El grueso de su lista de la compra lo acaparó su plan para modernizar las lastimosas infraestructuras del país con una inversión de 1.5 billones de dólares, un costo que pretende que asuman principalmente municipios, estados y empresas privadas a través de programas público-privados. Pero sobre todo habló su reforma de la inmigración. “Mi obligación es defender a los americanos, proteger su seguridad, la de sus familias, sus comunidades y su derecho al sueño americano porque también los estadounidenses son soñadores”, dijo refiriéndose a esos ‘dreamers’ que ha convertido en rehenes políticos del muro que pretende construir en la frontera con México. Pero en este sentido, no aportó nada nuevo. No mostró flexibilidad ni hizo ningún intento de ponerse en el lugar de sus rivales políticos. Los demócratas firmarían mañana mismo su idea de regularizar a 1.8 millones de indocumentados, pero el precio que a cambio les resulta prohibitivo.

Arsenal nuclear y gasto en Defensa

La política exterior quedó relegada al final, pero dio para un buen puñado de titulares. Trump divide el mundo entre ganadores y perdedores, entre países fuertes y débiles, entre emprendedores y parásitos. Y como ya ha dejado claro en más de una ocasión que aspira a que su "botón" sea más grande que el de nadie. “Al enfrentarnos a estos peligros, sabemos que la debilidad es el camino más corto hacia el conflicto y el poder inigualables es la mejor garantía de nuestra defensa”, dijo con reminiscencias de la era Reagan ante el aplauso mayoritario.

Anoche describió a China y Rusia, la misma con la que su entorno coqueteó repetidamente durante la campaña, como “rivales que desafían nuestros intereses, nuestra economía y nuestros valores”. Llamó a aumentar el presupuesto de Defensa, a mantener Guantánamo abierto hasta el fin de los tiempos y a modernizar el arsenal nuclear, una tarea que comenzó su predecesor Barack Obama. “Esperamos no tener que utilizarlo nunca, pero lo haremos tan grande y poderosos que servirá para disuadir cualquier acto de agresión”. No cantó victoria contra el Estado Islámico, aunque dijo que la coalición liderada por su país le ha arrebatado “casi el 100% del territorio que los asesinos controlaban en Siria e Iraq”. Y también azuzó los espantajos de Corea del Norte e Irán.

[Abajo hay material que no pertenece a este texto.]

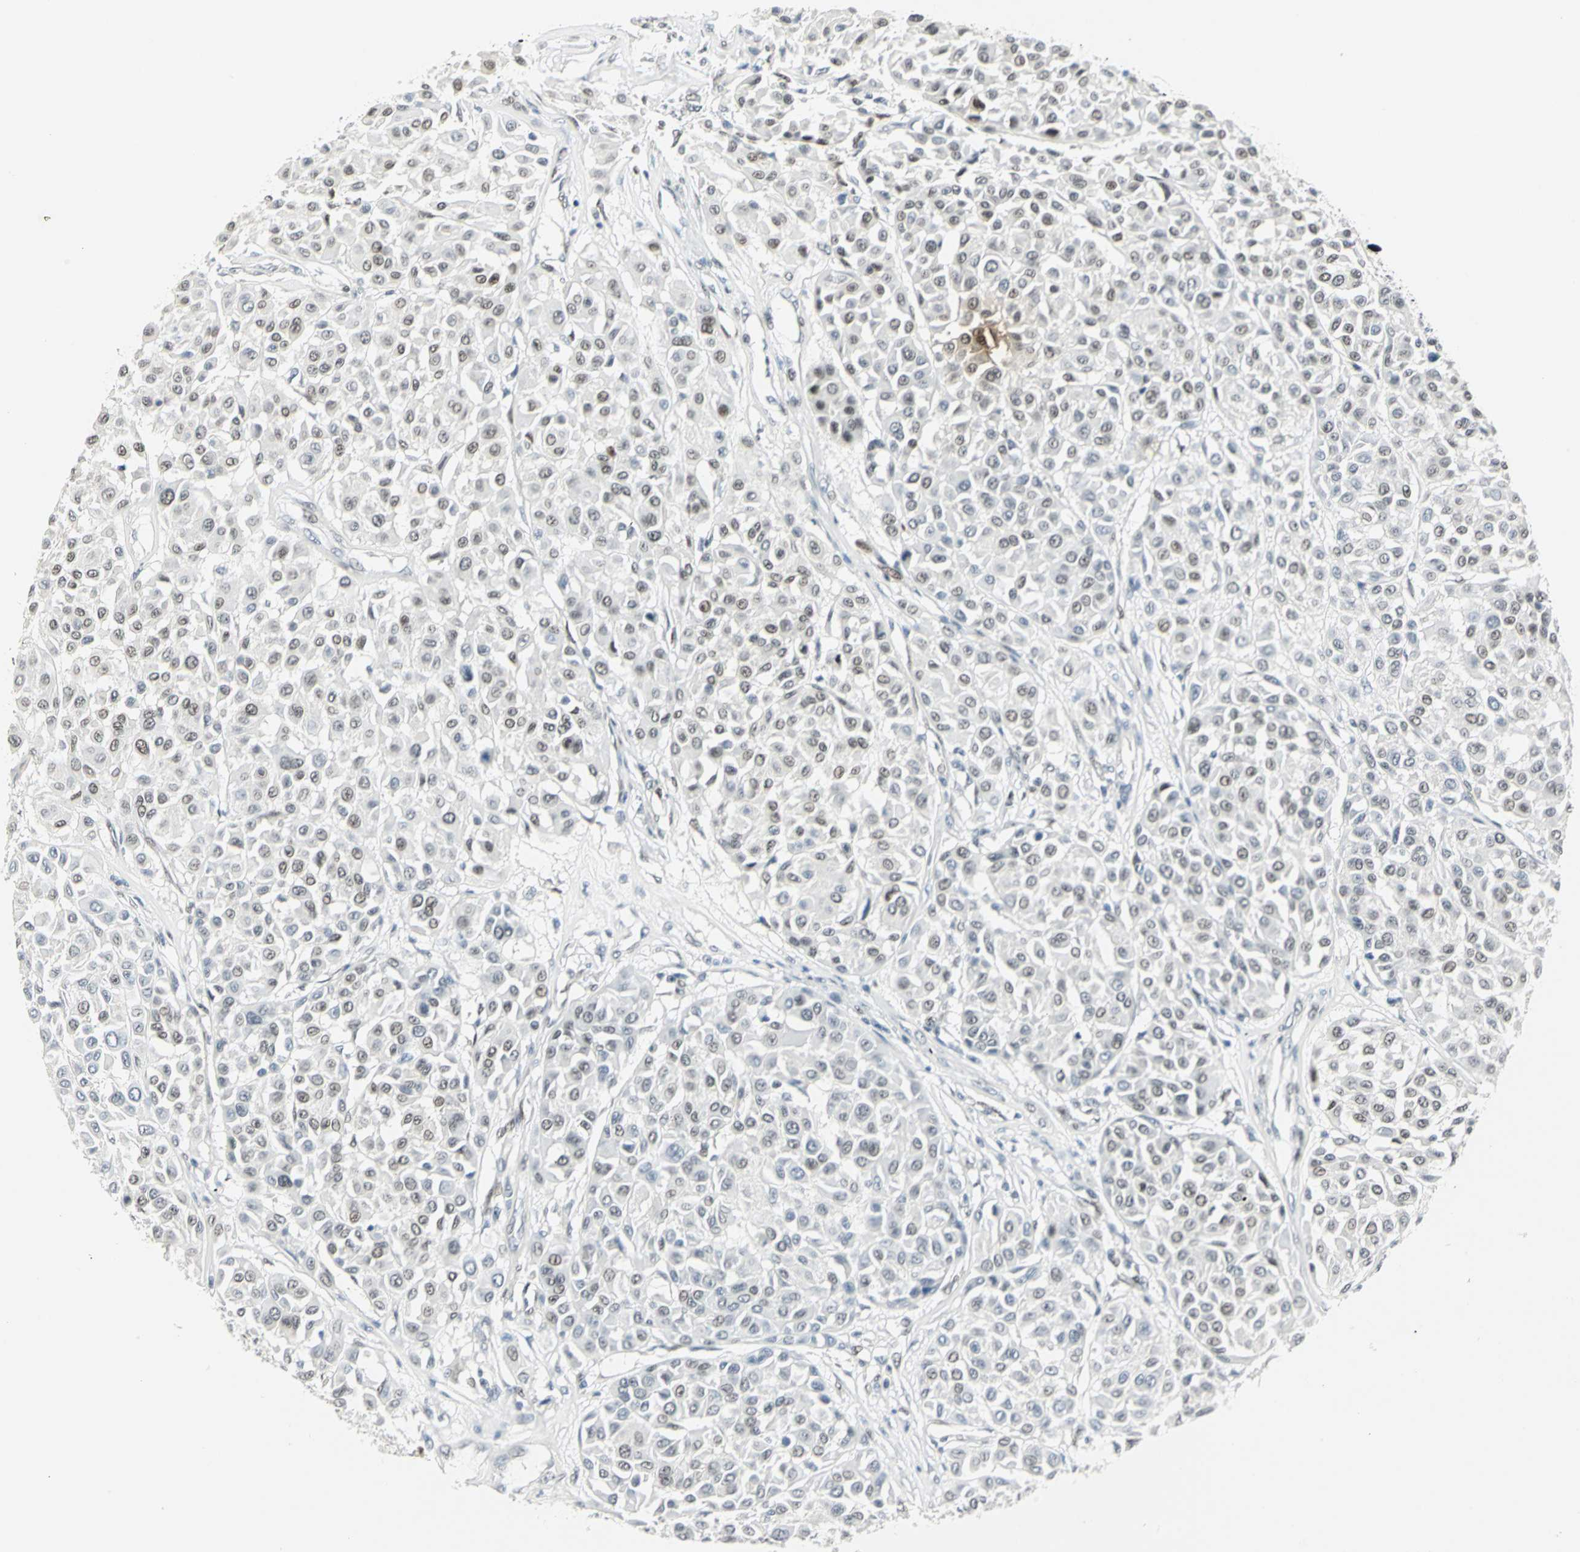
{"staining": {"intensity": "weak", "quantity": ">75%", "location": "nuclear"}, "tissue": "melanoma", "cell_type": "Tumor cells", "image_type": "cancer", "snomed": [{"axis": "morphology", "description": "Malignant melanoma, Metastatic site"}, {"axis": "topography", "description": "Soft tissue"}], "caption": "Malignant melanoma (metastatic site) tissue exhibits weak nuclear staining in about >75% of tumor cells, visualized by immunohistochemistry.", "gene": "MEIS2", "patient": {"sex": "male", "age": 41}}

Con un poco de perspectiva fue seguramente su discurso más serio, por momentos, un paseo militar para ensalzar sus éxitos que puso en pie a los republicanos y dejó entre escépticos y petrificados a los demócratas. Una suerte de momentáneo respiro para un país que ha vivido de sobresalto en sobresalto uno de los años más caóticos y disparatados de su historia reciente.